**GIVEN TEXT**
Me: [told one group my name was the space cowboy and the other it was the gangster of love] I just can’t ok
Dog knew jumping the last level was a waste of energy…🐕🐾😅
Doctor: I’m afraid you have high blood pressure. I suggest cutting back on your sodium intake.
Me [sipping ramen broth out of a Starbucks cup]: Okay, explain to me what sodium is again.
Lunatics are gonna loon.
Son: What’re the trailers for?
Farmer: Goin’ to market.
S: Why 3 of ’em?
F: One carries cows, one hauls pigs.
S: That one?
F: Totes m’goats.
Airport Security: Please remove your shoes
Man: Don’t be ridiculous, I’m no terrorist
AS: Sir, do you want to use the bouncy castle or not?
I hate my earbuds.
If history repeats itself, I’m getting a pet dinosaur
[inventing mint choc-chip]
me: “people love ice cream right?”
boss: “yes they do”
me: “people love chocolate chips?”
boss: “i hear ya”
me: “know what else people love?”
boss: “hit me”
me: “brushing their teeth”

**EXTRACTED MATERIAL**

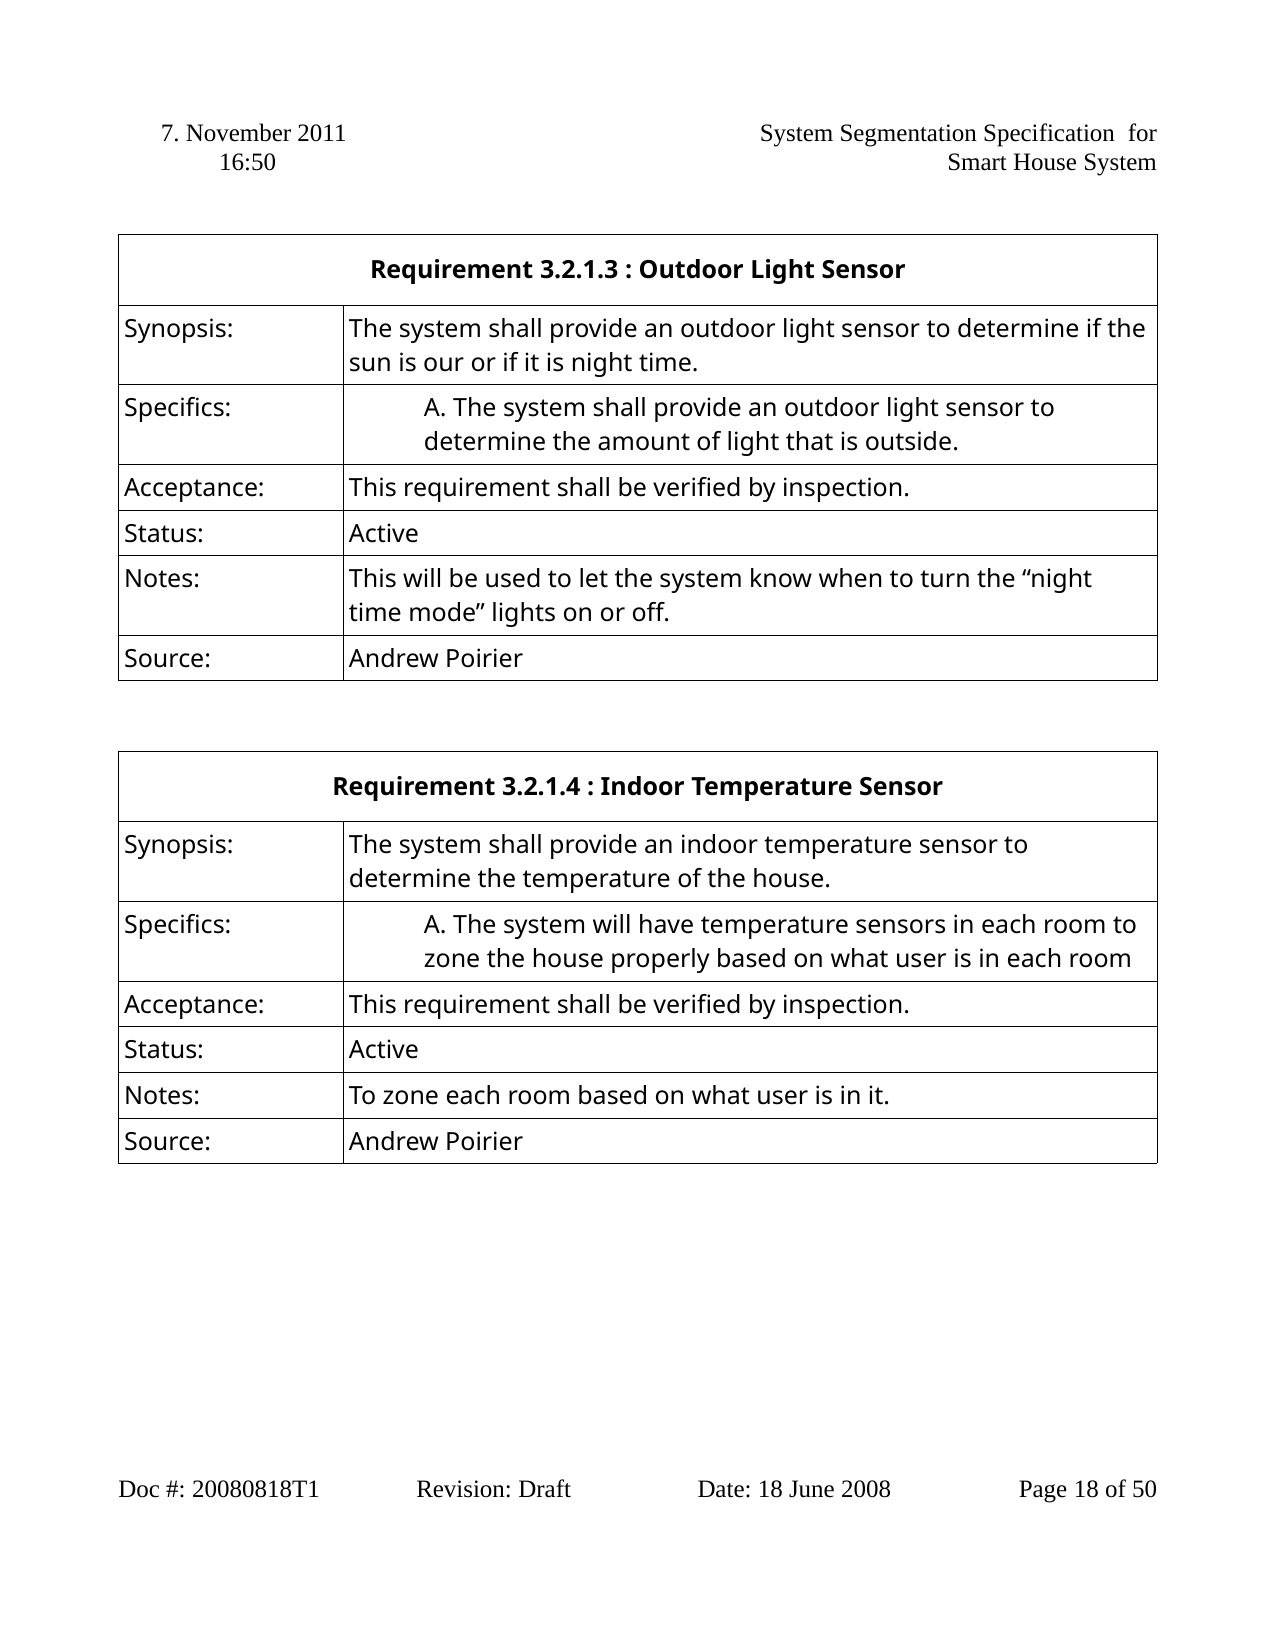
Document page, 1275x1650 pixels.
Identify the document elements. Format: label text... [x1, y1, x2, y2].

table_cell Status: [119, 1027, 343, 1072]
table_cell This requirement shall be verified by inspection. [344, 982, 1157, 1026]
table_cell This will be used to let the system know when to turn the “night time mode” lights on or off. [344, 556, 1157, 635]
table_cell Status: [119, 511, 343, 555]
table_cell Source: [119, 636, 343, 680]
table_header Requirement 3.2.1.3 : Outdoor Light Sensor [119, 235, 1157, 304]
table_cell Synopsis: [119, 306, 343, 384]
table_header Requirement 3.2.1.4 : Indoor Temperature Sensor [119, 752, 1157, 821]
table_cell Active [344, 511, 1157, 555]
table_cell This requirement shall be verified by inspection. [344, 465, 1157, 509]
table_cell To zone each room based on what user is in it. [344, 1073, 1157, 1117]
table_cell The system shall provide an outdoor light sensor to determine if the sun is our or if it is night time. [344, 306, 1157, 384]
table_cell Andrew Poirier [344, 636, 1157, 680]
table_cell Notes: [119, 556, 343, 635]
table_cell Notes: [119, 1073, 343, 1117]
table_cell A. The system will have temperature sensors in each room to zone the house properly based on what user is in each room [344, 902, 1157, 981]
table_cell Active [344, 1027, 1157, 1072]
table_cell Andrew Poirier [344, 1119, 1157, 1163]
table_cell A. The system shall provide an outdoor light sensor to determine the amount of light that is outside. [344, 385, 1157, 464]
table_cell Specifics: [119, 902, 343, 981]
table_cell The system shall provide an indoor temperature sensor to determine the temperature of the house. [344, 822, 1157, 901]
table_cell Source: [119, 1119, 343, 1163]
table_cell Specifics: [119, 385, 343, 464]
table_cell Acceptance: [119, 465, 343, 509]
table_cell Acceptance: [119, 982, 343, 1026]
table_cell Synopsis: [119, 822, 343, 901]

**TASK**
Continue the collection of short jokes and one-liners at the start of the page, picking up after its final line.

**EXERCISE RESPONSE**
I mowed the grass before a huge storm, and now my wife gets to hear me say “Good thing I mowed when I did!” all weekend
I was really expecting to get murdered by some creepy person from the Internet by now.
Just saw a WiFi name called “Hot Signals In Your Area” and honestly that’s iconic
If your friend says they can’t swim, don’t make them go in the water because they might be hiding the fact that they’re a robot and you don’t want them to know that you know.
People who argue on their cell phones in public should have to do it on speakerphone so the rest of us can get both sides
I believe that there is a radio station called WPMN, Worst Possible Music Network, and they are always playing it in the locker room at my gym.